For McIlroy, if it were needed, there is the added incentive to stop Spieth in his tracks in that quest to reach the career Grand Slam milestone ahead of him.

Quail Hollow might be a long way from Holywood where he learnt the game, but it has become the Northern Irishman’s domain: in seven appearances, he was twice won the Wells Fargo on a course which plays to the strength of players who drive the ball long and accurately.
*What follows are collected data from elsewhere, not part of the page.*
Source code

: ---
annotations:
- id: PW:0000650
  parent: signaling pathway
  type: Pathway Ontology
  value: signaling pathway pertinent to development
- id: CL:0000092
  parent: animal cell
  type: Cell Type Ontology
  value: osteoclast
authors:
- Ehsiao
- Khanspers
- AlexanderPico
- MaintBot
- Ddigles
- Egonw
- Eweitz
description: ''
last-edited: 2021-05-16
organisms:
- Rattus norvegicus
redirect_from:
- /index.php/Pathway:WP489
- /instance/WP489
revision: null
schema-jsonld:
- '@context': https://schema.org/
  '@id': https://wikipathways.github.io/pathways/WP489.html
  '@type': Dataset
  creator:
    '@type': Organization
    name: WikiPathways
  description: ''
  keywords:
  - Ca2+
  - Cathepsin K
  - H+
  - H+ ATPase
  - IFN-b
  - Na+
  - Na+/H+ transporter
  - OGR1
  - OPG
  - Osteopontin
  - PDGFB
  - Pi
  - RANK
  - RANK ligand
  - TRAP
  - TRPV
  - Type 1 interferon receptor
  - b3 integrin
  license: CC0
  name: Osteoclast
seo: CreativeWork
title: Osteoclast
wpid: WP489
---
“I like the flow of it. I like the shape. I like the visuals that it gives you off the tee.  Everything sets up pretty well for me,” said McIlroy, without a win on tour this season never mind a Major. He is hoping the driver – the favoured club in his bag – will deliver the goods.

For now, though, all eyes are on Spieth, a young man with a wise old head on his shoulders and possessing what Pádraig Harrington calls the “X-Factor”, that indefinable something that sets him apart.